Published January 31, 2024 | Version 0.91
Dataset Open

The North Pacific Eukaryotic Gene Catalog: metatranscriptome assemblies with taxonomy, function and abundance annotations

Contributors

Project manager:

Researcher:

  • 1. University of Washington

Description

This data continues with the development of the unprocessed NPEGC Trinity de novo metatranscriptome assemblies, uploaded to this Zenodo repository for raw assemblies: The North Pacific Eukaryotic Gene Catalog: Raw assemblies from Gradients 1, 2 and 3

A full description of this data is published in Scientific Data, available here: The North Pacific Eukaryotic Gene Catalog of metatranscriptome assemblies and annotations. Please cite this publication if your research uses this data:

Groussman, R. D., Coesel, S. N., Durham, B. P., Schatz, M. J., & Armbrust, E. V. (2024). The North Pacific Eukaryotic Gene Catalog of metatranscriptome assemblies and annotations. Scientific Data, 11(1), 1161.
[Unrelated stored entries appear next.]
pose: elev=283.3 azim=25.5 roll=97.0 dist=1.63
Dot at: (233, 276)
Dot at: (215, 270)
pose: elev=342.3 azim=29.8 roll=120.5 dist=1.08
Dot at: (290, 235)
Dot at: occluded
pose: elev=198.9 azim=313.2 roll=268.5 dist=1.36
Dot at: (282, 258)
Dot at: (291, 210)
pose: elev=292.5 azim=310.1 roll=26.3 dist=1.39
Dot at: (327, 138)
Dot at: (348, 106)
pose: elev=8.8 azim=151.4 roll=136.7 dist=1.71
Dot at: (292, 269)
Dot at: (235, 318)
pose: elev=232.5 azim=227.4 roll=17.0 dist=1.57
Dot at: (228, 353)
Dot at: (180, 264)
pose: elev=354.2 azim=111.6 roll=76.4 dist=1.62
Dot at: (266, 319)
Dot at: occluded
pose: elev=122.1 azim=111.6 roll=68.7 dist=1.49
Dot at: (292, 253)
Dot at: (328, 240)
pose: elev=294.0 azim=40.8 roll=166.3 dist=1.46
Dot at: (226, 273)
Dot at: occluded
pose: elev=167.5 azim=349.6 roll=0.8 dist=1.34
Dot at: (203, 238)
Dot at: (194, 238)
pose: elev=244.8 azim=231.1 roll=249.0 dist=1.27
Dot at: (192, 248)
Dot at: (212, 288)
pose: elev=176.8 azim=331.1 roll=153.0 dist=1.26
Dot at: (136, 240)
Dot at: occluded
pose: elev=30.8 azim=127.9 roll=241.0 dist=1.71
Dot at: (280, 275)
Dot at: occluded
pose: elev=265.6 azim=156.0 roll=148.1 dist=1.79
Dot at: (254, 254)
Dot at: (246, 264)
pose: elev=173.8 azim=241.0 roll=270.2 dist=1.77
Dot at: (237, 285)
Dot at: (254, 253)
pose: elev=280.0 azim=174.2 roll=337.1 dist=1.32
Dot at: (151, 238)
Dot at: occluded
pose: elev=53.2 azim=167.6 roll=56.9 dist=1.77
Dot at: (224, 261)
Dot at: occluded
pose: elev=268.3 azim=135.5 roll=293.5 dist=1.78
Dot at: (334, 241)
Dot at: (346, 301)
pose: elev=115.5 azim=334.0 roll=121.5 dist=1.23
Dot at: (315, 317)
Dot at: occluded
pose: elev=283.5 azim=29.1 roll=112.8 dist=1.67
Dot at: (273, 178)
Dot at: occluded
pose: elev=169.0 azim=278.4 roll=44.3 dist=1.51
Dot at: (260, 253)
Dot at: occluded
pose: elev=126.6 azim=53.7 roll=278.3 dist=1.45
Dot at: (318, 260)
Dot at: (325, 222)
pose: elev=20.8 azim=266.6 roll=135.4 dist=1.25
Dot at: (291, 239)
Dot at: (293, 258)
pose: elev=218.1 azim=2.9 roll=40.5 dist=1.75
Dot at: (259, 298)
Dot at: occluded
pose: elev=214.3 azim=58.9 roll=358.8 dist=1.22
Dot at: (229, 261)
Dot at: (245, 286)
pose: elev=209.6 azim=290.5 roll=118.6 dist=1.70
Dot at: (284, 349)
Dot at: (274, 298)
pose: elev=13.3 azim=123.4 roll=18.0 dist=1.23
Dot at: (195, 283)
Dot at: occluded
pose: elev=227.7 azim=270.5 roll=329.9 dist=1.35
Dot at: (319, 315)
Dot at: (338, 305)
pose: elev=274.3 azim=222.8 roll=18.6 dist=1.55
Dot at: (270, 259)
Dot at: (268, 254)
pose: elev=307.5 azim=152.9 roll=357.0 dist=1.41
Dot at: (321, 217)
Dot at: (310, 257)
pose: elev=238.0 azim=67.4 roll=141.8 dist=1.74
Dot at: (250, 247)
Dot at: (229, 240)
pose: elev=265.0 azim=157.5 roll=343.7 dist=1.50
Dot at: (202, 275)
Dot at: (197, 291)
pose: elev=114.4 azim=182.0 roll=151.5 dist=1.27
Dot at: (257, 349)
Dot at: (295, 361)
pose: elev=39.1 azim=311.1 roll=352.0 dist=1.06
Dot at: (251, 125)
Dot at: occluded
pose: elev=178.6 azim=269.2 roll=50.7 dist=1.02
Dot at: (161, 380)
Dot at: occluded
Excerpts of key processing steps are sampled below with links to the detailed code on the main github code repository: https://github.com/armbrustlab/NPac_euk_gene_catalog


Processing and annotation of protein-level NPEGC metatranscripts is done in 6 primary steps:
1. Six-frame translation into protein sequences
2. Frame-selection of protein-coding translation frames
3. Clustering of protein sequences at 99% sequence identity
4. Taxonomic annotation against MarFERReT v1.1 + MARMICRODB v1.0 multi-kingdom marine reference protein sequence library with DIAMOND
5. Functional annotation against Pfam 35.0 protein family HMM profiles using HMMER3
6. Functional annotation against KOfam HMM profiles (KEGG release 104.0) using KofamScan v1.3.0

# Define local NPEGC base directory here:
NPEGC_DIR="/mnt/nfs/projects/armbrust-metat"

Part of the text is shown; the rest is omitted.